• WHAT NEEDS TO BE DONE
Pick up the NLTK n-gram scratch code below at the point where it stops and write what comes next.

## CSC 583 Ngrams -- Example Scratch Code

In [1]:
import nltk

In [2]:
s1 = "i like sam"
s2 = "sam is great"
s3 = "sam is funny"
s4 = "i like funny people"
s5 = "i know many funny people like sam"

In [3]:
sentences = [s.split() for s in [s1, s2, s3, s4, s5]]
print (sentences)

[['i', 'like', 'sam'], ['sam', 'is', 'great'], ['sam', 'is', 'funny'], ['i', 'like', 'funny', 'people'], ['i', 'know', 'many', 'funny', 'people', 'like', 'sam']]


In [21]:
# flatten the sentences (a nested list) to a flat list
def flatten(sents):
  # assuming the nesting level of 2..
  return [token for sent in sents for token in sent]

newlist = flatten(sentences)
print (newlist)

['i', 'like', 'sam', 'sam', 'is', 'great', 'sam', 'is', 'funny', 'i', 'like', 'funny', 'people', 'i', 'know', 'many', 'funny', 'people', 'like', 'sam']


### NLTK FreqDist
NLTK **FreqDist** is a **dictionary** where, given a/one (flattened) list of items,
it stores the frequency counts of the items (item, its-frequency) in the list, where **item is the key and its-frequency is the value**.

(1) Uningrams

In [9]:
fdist1 = nltk.probability.FreqDist(newlist)
print (fdist1)

<FreqDist with 9 samples and 20 outcomes>


In [45]:
# you can use the same Python syntax to access things in FreqDist
print (fdist1['i'])
print (fdist1['sam'])
print (fdist1['people'])
print (fdist1['noriko'])
# show all keys and values
print (fdist1.items())
print (f"The total frequency is {sum(fdist1.values())}")

3
4
2
0
dict_items([('i', 3), ('like', 3), ('sam', 4), ('is', 2), ('great', 1), ('funny', 3), ('people', 2), ('know', 1), ('many', 1)])

• EXCERPTED RECORDS
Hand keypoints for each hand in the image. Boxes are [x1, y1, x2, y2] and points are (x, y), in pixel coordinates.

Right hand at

==

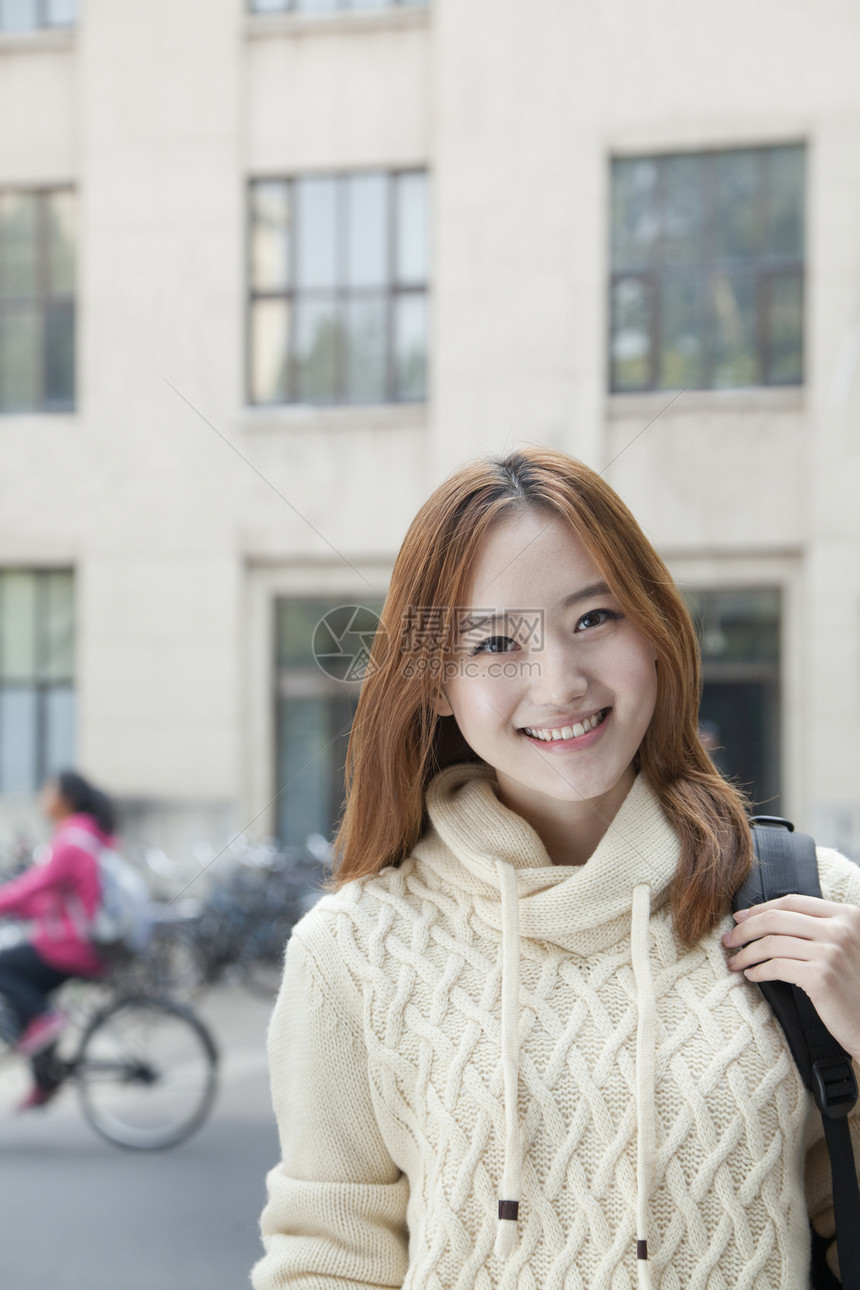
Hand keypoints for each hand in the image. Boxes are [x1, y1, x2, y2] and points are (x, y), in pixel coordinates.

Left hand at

• YOUR RESPONSE
The total frequency is 20


#### (!) Convert frequencies to **probabilities** using .freq() -- for unigrams

In [47]:
print (fdist1.freq('i'))      # should be 3/20 = 0.15
print (fdist1.freq('sam'))    # should be 4/20 = 0.2
print (fdist1.freq('people')) # should be 2/20 = 0.1
print (fdist1.freq('noriko')) # should be 0/20 = 0.0

0.15
0.2
0.1
0.0


## NLTK ngrams()
This NLTK **function**, given a list of items/tokens, returns a list of ngrams obtained by a sliding window of n items in the list.

(2) Bigrams

In [22]:
from nltk.util import ngrams

# bigrams
bigram_list = [list(ngrams(sentence, 2, pad_left=True, left_pad_symbol='<START>')) for sentence in sentences]
print (bigram_list)

[[('<START>', 'i'), ('i', 'like'), ('like', 'sam')], [('<START>', 'sam'), ('sam', 'is'), ('is', 'great')], [('<START>', 'sam'), ('sam', 'is'), ('is', 'funny')], [('<START>', 'i'), ('i', 'like'), ('like', 'funny'), ('funny', 'people')], [('<START>', 'i'), ('i', 'know'), ('know', 'many'), ('many', 'funny'), ('funny', 'people'), ('people', 'like'), ('like', 'sam')]]


## **NLTK ConditionalFreqDist**
NLTK **ConditionalFreqDist** is essentially a **dictionary** too where, given a list of 2-tuples \[(key1, value1), (key2, value2),...\], for each 'key', it stores the frequency counts of the 'value's in a NLTK FreqDist dictionary.

In [24]:
cfd = nltk.ConditionalFreqDist(flatten(bigram_list))
print (cfd)

<ConditionalFreqDist with 9 conditions>


### The FreqDist as the value for the condition <START> in bigrams

In [28]:
fd_start = cfd['<START>'] # value for the key '<START>' is a
print (fd_start)          # FreqDist of words that followed '<START>'

<FreqDist with 2 samples and 5 outcomes>


In [48]:
# examine the frequency count of the tokens that followed '<START>'
print (fd_start['i'])      # frequency of ('START>', 'i') in bigram_list
print (fd_start['sam'])    # frequency of ('START>', 'sam') in bigram_list
print (fd_start['people']) # frequency of ('START>', 'people') in bigram_list

# show all keys and values
print (fd_start.items())
print (f"The total frequency is {sum(fd_start.values())}")

3
2
0
dict_items([('i', 3), ('sam', 2)])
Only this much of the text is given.